##### Reading text
# Implement t-Test and Chi-Square test
## To check whether a given sequence of words is acollocation or not.
 

#### Importing Modules and gathering data

In [1]:
# import the required module
import nltk
from nltk import word_tokenize, sent_tokenize
from nltk.corpus import gutenberg, stopwords
import string
import math
from scipy.stats import t,chi2

In [2]:
# Loading the data
data = gutenberg.raw('austen-emma.txt')
# data

#### Pre-Processing of data

In [3]:
#Tokenization
sent_tokens = sent_tokenize(data)
word_tokens = []
for sentence in sent_tokens :
    sentence = sentence.translate(str.maketrans('', '', string.punctuation))
    word_tokens += word_tokenize(sentence)

In [4]:
#Stopwords removal    
stops = set(stopwords.words('english'))
word_tokens = [word for word in word_tokens if word.lower() not in stops]

In [5]:
#Frequency, Propability
unique_words = set(word_tokens)
print(f"TOTAL WORDS IN THE CORPUS : {len(word_tokens)}")
print(f"UNIQUE WORDS : {len(unique_words)}")

frequency = {word : word_tokens.count(word) for word in unique_words}
propability = {word : frequency[word]/len(word_tokens) for word in unique_words}

TOTAL WORDS IN THE CORPUS : 72767
UNIQUE WORDS : 9509


#### Generating Bigrams

In [6]:
#Generating Bigrams, frequency and propability of bigrams
bigrams = zip(word_tokens[:-1], word_tokens[1:])
##########
### Work instructions
[1] Translate the title of the notebook on t-tests and chi-square tests, "Implement t-Test and Chi-Square test", into Spanish.
[2] Write the code that follows the last line of the notebook on t-tests and chi-square tests.
##### Supplied data
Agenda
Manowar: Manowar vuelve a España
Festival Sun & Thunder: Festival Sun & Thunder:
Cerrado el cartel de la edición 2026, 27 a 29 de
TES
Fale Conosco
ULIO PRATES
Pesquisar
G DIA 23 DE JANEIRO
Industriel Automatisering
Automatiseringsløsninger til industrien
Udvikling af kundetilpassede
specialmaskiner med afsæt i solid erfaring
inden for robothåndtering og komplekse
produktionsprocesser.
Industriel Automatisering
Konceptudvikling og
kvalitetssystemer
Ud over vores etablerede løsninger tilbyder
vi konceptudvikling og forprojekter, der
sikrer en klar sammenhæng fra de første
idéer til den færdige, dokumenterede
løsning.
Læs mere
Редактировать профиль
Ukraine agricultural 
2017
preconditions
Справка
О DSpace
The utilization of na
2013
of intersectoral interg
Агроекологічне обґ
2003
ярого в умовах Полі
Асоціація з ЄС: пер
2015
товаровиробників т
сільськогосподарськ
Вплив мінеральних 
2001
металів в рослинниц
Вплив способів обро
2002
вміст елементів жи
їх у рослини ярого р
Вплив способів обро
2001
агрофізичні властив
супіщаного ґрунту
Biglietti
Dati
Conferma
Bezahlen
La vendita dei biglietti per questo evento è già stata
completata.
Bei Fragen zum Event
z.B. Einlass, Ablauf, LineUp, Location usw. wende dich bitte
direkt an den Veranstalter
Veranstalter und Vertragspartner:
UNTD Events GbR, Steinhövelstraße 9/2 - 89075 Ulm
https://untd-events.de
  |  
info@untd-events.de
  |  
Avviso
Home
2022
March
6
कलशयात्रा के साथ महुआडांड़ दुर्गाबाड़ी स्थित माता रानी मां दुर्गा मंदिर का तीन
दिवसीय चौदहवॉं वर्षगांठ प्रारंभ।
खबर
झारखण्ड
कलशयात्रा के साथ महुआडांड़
##########
### Results of the tasks
[1] Implementa la prueba t y la prueba de chi-cuadrado.

[2]
bigram_freq = {}
bigram_count = 0
for bigram in bigrams :
    bigram_count += 1
    if bigram in bigram_freq :
        bigram_freq[bigram] += 1
    else :
        bigram_freq[bigram] = 1
bigram_prop = {}
for bigram, freq in bigram_freq.items() : 
    bigram_prop[bigram] = freq/bigram_count
print("TOTAL UNIQUE BIGRAMS :", len(bigram_freq))

TOTAL UNIQUE BIGRAMS : 60090


In [7]:
# bigram_freq

### t-Test Demonstratoin

#### t = (X – μ) / (σ / √n)


t = t-value 

X = sample mean 

μ = true/population mean 

σ = standard deviation 

n = sample size

In [8]:
t_colloc = []
n = len(word_tokens)
t_critical = t.ppf(1-0.05,n-1)
for bigram,prop in bigram_prop.items():
    w1,w2 = bigram
    mu = propability[w1] * propability[w2]
    X_mean = prop
    t_stat = (X_mean -  mu)/(math.sqrt(((X_mean)*(1-X_mean))/n))
    if t_stat > t_critical:
        t_colloc.append((bigram,t_stat))
print(f"{len(t_colloc)} COLLOCATIONS IN THE CORPUS DETERMINED FROM T-TEST : \n")
# print(t_colloc)

1055 COLLOCATIONS IN THE CORPUS DETERMINED FROM T-TEST : 



### Chi^2 TEST demonstration

#### X2 = Sum(i,j=1,2) ((Oij - Eij)2 / Eij )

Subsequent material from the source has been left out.